**Work instruction:** How many of the lines below have the word "Reynolds" in them? The answer is that number and nothing more.

====== Material for the task

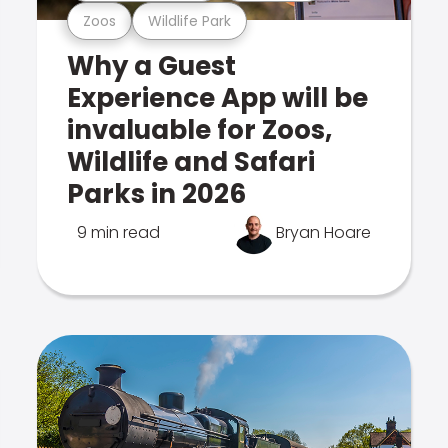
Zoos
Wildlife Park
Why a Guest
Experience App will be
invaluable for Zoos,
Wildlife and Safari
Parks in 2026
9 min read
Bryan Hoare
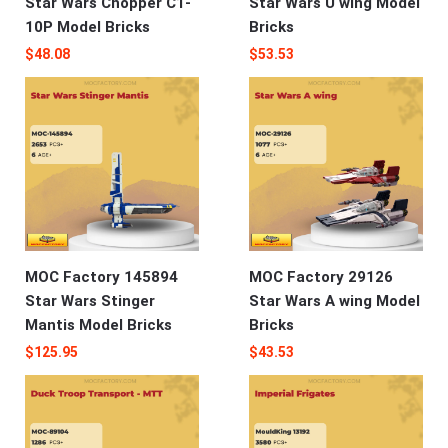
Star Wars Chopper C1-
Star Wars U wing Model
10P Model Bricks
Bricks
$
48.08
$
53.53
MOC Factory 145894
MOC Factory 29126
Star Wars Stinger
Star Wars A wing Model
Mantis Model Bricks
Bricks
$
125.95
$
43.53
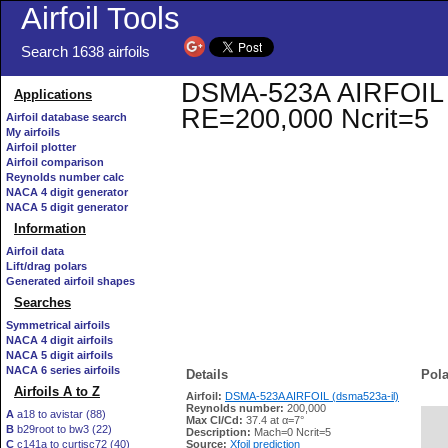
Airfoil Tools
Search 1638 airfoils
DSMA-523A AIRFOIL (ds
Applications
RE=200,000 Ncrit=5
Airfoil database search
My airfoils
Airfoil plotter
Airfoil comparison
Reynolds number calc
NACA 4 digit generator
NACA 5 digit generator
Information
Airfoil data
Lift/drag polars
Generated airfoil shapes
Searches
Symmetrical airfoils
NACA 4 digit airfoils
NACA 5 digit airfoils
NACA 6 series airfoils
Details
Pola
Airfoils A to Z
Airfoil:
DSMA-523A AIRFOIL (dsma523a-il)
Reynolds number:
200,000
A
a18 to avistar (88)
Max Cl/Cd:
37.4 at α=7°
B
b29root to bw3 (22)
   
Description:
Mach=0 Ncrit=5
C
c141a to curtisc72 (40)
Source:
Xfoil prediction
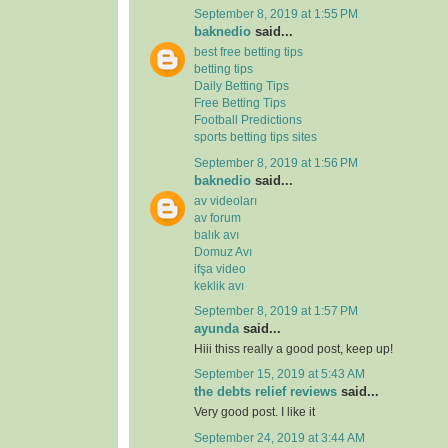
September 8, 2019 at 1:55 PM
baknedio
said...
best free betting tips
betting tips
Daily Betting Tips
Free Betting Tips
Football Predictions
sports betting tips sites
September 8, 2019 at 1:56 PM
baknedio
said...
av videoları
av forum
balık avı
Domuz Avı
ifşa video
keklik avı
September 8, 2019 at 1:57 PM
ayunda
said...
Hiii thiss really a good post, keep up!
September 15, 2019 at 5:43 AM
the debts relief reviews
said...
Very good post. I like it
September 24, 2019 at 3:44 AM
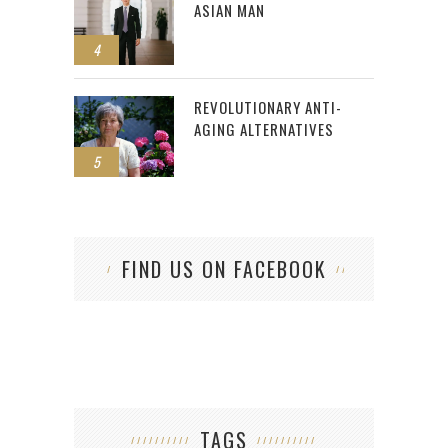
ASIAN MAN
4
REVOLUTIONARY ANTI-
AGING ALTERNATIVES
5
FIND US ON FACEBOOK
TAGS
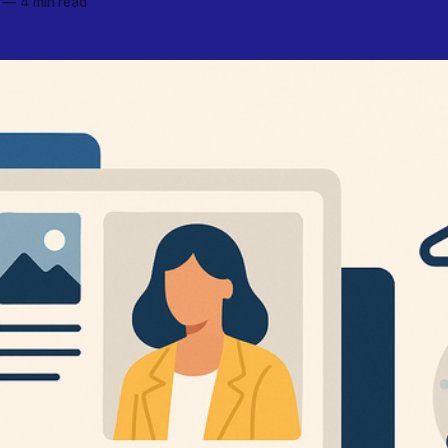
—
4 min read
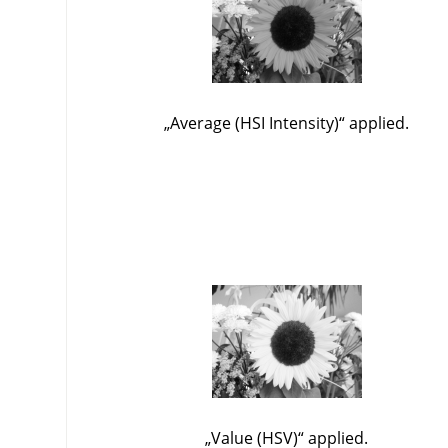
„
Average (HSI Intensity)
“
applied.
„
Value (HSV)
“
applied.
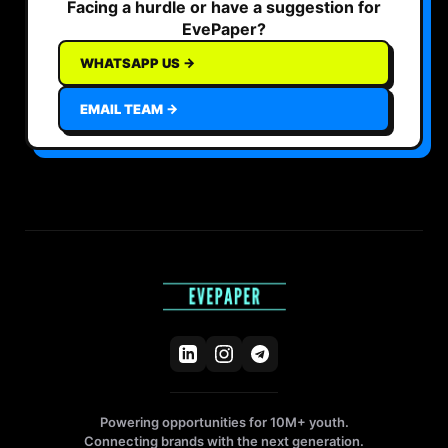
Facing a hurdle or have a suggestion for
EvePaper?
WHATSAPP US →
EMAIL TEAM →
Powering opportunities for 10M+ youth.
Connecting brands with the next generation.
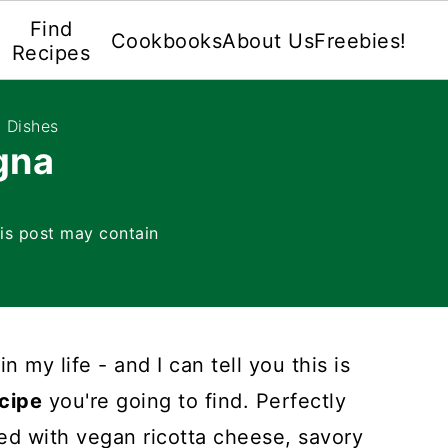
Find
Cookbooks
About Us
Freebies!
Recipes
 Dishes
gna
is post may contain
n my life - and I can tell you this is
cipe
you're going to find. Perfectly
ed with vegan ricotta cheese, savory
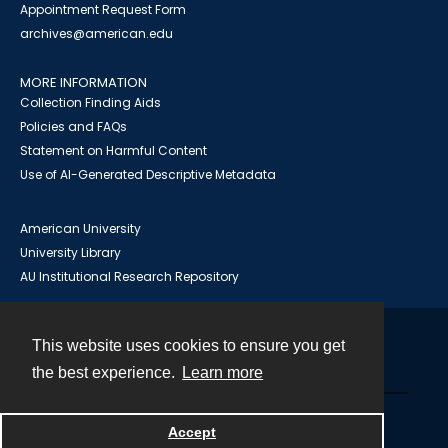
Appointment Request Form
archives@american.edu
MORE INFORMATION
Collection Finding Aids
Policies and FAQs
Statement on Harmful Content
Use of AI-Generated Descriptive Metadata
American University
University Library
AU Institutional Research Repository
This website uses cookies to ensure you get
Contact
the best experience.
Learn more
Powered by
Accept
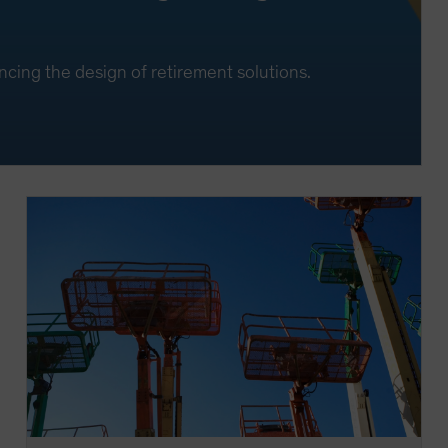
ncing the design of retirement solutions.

============

**Written solution:** 2